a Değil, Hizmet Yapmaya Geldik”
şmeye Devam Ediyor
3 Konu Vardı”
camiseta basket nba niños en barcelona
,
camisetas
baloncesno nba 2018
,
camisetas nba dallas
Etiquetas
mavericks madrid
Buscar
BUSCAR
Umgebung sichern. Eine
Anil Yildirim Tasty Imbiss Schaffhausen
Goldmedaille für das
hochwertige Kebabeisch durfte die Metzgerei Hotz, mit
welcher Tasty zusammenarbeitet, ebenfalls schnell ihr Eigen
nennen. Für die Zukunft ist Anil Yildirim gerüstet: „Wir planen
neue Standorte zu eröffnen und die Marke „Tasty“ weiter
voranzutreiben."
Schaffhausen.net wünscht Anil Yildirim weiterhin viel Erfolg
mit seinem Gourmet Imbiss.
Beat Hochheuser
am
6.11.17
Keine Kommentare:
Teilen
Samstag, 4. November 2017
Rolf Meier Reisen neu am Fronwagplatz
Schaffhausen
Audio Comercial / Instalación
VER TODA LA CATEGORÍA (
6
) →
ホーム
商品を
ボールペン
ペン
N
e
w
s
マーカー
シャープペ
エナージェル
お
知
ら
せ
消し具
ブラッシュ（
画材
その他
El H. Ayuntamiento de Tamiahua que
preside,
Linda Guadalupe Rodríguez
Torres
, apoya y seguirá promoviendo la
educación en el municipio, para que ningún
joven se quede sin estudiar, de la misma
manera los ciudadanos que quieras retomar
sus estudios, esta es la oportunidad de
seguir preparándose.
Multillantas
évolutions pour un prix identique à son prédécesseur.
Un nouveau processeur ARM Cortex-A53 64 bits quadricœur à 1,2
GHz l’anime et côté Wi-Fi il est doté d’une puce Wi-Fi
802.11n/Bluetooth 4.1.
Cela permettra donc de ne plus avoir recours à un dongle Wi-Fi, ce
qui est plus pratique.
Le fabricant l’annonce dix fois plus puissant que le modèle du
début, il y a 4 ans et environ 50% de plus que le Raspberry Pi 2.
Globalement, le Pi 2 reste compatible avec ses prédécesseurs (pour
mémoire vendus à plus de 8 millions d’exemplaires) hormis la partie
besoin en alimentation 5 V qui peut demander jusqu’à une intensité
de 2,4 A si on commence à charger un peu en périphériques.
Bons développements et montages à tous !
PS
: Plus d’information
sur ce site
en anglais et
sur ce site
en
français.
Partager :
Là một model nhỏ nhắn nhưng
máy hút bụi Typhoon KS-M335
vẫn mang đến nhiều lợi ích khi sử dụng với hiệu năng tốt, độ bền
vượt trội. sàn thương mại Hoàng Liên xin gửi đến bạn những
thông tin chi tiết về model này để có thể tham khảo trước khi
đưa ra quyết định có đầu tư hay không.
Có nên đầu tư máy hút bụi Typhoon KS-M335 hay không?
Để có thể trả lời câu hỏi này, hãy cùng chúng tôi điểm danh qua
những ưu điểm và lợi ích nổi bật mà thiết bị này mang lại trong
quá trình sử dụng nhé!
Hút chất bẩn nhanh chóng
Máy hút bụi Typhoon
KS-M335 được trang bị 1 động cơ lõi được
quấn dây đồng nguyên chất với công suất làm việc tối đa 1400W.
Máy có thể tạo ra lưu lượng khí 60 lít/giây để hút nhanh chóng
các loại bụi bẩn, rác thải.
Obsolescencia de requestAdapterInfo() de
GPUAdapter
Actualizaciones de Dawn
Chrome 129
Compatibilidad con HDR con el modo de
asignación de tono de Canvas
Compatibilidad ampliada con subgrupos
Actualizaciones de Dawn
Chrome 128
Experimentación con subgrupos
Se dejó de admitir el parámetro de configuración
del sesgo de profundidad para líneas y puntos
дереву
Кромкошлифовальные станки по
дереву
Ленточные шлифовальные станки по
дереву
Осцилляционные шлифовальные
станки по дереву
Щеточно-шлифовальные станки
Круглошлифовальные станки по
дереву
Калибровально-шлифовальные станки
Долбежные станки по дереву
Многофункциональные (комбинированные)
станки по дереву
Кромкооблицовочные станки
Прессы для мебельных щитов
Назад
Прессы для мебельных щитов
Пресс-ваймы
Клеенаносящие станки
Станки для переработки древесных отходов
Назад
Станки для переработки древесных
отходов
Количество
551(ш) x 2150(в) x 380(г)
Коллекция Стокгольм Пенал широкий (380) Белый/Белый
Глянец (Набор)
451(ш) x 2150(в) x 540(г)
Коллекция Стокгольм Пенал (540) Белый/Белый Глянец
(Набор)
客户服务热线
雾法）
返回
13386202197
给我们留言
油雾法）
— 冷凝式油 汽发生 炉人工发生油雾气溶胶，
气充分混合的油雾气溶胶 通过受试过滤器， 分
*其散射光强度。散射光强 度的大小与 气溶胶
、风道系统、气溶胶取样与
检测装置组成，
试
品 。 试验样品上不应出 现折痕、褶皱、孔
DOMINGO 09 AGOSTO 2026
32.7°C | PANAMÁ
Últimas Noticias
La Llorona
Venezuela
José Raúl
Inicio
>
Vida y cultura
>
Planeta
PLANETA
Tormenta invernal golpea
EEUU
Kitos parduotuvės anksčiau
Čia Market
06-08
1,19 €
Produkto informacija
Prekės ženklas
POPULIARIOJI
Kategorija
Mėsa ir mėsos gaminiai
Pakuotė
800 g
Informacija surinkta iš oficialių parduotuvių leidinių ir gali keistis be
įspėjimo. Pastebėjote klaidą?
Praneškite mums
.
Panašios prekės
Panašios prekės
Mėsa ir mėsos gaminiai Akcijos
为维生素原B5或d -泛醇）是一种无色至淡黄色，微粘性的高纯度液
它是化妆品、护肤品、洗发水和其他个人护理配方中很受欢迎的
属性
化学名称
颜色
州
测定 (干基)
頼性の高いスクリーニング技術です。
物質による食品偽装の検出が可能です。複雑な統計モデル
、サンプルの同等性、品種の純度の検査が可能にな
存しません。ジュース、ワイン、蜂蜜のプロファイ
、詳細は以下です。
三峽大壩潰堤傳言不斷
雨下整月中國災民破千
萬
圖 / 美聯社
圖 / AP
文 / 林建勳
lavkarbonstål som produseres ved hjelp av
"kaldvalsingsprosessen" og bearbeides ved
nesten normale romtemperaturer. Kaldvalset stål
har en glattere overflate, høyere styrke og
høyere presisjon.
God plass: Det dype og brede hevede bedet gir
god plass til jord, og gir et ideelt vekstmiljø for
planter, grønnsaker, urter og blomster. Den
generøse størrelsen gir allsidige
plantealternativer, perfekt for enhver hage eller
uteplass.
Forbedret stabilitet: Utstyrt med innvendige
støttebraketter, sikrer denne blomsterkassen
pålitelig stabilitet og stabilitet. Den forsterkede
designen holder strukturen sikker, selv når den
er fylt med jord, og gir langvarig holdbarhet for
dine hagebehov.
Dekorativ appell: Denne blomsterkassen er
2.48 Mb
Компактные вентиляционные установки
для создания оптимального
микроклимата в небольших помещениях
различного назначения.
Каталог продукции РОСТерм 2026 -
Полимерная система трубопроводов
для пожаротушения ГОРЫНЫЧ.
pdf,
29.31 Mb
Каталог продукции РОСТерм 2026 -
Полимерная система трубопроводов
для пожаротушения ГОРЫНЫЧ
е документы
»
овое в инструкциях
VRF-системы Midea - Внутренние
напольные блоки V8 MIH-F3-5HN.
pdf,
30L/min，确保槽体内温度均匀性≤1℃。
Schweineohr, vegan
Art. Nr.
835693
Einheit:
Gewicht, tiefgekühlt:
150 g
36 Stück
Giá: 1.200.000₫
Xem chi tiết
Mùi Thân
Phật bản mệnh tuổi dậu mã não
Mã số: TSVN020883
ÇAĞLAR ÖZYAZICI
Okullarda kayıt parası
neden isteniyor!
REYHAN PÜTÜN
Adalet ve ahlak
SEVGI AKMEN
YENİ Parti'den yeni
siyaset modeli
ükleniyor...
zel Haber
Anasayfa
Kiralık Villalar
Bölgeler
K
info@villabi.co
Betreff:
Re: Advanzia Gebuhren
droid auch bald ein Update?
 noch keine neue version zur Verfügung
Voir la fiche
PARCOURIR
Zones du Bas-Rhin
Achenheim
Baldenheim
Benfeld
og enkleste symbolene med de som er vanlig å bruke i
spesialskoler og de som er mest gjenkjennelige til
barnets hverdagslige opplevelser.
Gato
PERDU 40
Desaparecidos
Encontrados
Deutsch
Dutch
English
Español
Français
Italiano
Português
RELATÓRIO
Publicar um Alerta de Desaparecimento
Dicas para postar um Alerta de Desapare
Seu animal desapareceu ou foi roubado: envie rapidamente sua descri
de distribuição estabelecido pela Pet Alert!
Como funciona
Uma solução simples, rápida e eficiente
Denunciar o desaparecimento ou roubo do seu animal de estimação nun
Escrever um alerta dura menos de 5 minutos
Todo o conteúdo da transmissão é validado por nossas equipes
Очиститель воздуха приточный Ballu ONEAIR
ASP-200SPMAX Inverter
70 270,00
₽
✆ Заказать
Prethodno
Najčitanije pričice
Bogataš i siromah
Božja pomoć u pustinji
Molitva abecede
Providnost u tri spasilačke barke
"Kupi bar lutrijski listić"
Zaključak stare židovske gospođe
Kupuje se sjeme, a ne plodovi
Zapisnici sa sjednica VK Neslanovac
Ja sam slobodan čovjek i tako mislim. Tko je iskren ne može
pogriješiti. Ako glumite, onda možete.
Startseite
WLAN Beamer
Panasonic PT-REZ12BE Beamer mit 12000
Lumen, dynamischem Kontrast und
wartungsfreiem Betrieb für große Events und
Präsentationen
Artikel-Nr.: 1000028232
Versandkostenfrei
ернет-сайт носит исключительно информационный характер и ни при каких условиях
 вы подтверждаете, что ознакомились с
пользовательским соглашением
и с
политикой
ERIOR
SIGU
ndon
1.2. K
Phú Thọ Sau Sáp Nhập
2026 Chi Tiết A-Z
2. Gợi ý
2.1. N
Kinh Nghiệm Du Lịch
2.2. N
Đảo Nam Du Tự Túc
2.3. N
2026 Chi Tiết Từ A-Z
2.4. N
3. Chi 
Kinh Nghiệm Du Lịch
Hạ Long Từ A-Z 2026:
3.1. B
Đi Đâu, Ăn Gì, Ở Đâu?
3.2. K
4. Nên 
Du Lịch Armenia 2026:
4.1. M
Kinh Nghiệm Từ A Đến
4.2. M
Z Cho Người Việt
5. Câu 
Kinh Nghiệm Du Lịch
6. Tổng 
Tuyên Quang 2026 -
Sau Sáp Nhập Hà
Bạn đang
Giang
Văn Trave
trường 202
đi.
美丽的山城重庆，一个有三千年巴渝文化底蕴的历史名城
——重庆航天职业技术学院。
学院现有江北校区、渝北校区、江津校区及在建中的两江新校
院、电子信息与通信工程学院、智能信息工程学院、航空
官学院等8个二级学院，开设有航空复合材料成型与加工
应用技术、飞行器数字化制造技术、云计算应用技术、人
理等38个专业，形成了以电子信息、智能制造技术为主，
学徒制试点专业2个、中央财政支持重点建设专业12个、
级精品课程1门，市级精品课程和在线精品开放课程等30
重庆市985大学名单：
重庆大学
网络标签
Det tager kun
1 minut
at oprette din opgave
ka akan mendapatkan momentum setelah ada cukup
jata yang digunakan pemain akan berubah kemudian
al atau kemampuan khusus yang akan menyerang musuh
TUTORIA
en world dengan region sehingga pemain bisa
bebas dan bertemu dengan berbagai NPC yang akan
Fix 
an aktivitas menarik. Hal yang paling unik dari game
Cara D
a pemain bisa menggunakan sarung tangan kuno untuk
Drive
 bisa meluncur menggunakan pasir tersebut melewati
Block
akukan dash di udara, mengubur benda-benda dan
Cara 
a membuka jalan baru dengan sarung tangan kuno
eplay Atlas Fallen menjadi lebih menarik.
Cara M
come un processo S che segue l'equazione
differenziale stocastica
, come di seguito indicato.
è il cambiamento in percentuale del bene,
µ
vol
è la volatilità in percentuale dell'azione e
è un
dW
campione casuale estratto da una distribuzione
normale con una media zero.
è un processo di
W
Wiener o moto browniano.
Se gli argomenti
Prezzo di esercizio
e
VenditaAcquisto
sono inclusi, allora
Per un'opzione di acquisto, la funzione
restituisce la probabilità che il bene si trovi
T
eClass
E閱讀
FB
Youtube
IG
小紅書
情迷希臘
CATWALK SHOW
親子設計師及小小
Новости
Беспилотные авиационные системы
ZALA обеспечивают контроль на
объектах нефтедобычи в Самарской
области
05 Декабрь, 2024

■ ■ ■ ■ ■ ■ ■

Reproduce the lines from the very first one through the line holding "VER TODA LA", inclusive, with no changes.

* _WRITTEN REPLY_:
a Değil, Hizmet Yapmaya Geldik”
şmeye Devam Ediyor
3 Konu Vardı”
camiseta basket nba niños en barcelona
,
camisetas
baloncesno nba 2018
,
camisetas nba dallas
Etiquetas
mavericks madrid
Buscar
BUSCAR
Umgebung sichern. Eine
Anil Yildirim Tasty Imbiss Schaffhausen
Goldmedaille für das
hochwertige Kebabeisch durfte die Metzgerei Hotz, mit
welcher Tasty zusammenarbeitet, ebenfalls schnell ihr Eigen
nennen. Für die Zukunft ist Anil Yildirim gerüstet: „Wir planen
neue Standorte zu eröffnen und die Marke „Tasty“ weiter
voranzutreiben."
Schaffhausen.net wünscht Anil Yildirim weiterhin viel Erfolg
mit seinem Gourmet Imbiss.
Beat Hochheuser
am
6.11.17
Keine Kommentare:
Teilen
Samstag, 4. November 2017
Rolf Meier Reisen neu am Fronwagplatz
Schaffhausen
Audio Comercial / Instalación
VER TODA LA CATEGORÍA (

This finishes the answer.